On 10 October 2018, the important Supreme Court judgment in Darnley (Appellant) v Croydon Health Services NHS Trust (Respondent)  UKSC 50 laid to rest any suggestion that non-medical hospital staff do not owe a duty of care to patients.
On the facts, the Appellant was wrongly advised by an A&E receptionist that he would have to wait for 4-5 hours to see a doctor. In fact, he had a head injury and would have been triaged by a triage nurse within 30 minutes. In the event, he felt too unwell to wait for 4-5 hours, left the hospital and suffered a collapse, leading ultimately to a severe and disabling brain hemiplegia. The trial judge found that if he had been told that he would be triaged within 30 minutes, he would have remained in hospital, would have suffered his collapse in hospital and would have made a full or near-full recovery.
The duty of care owed by a receptionist in A&E was characterised as follows:
“A receptionist in an A & E department cannot, of course, be expected to give medical advice or information but he or she can be expected to take reasonable care not to provide misleading advice as to the availability of medical assistance. The standard required is that of an averagely competent and well-informed person performing the function of a receptionist at a department providing emergency medical care.”
The Court made clear that “the particular role performed by the individual concerned” will be likely to have an important bearing on the questions of duty of care and breach.
In relation to the Appellant’s decision to leave the hospital, the Court found that this was reasonably foreseeable and was based at least in part on the misleading information which he had been given by the receptionist.

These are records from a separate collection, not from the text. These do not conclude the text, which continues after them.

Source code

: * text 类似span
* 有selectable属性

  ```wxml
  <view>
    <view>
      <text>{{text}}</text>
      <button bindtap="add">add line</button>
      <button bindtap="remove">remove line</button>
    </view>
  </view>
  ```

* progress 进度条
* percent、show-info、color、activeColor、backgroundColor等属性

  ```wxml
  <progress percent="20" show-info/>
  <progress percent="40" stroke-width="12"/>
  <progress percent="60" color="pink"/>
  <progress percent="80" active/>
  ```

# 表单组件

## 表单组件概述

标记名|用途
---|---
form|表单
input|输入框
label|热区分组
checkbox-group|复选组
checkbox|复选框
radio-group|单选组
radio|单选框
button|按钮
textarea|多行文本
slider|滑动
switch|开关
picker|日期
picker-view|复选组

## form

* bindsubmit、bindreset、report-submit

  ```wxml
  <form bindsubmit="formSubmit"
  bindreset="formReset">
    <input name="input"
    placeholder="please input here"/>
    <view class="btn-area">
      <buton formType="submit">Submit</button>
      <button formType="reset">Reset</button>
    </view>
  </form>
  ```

It did not break the chain of causation.
Implications for private providers and Trusts
The practical importance of the Supreme Court’s decision cannot be underestimated. In today’s world of outsourcing and intense pressures upon hospitals, non-medical hospital staff are taking on an increasing number of responsibilities. Many of us have seen similar cases in our own practice.
A couple of years ago, I acted in a case involving a death from sepsis. The patient had attended a London A&E hospital where an untrained receptionist, employed by a private provider, had been given the function of “streaming” patients to A&E or to an Urgent Care Centre staffed by privatised GPs. At the inquest, the receptionist commented that she had “streamed” the patient to the Urgent Care Centre because she “wasn’t that sick”. The patient died the same evening. Cases like this have a way of etching themselves indelibly in your mind.
The Supreme Court’s decision is a wake-up call to private providers as well as to NHS organisations: where non-medical staff members are providing crucial functions, it is vital to ensure that they understand the importance of their role, understand their responsibilities and – above all – that they are properly trained.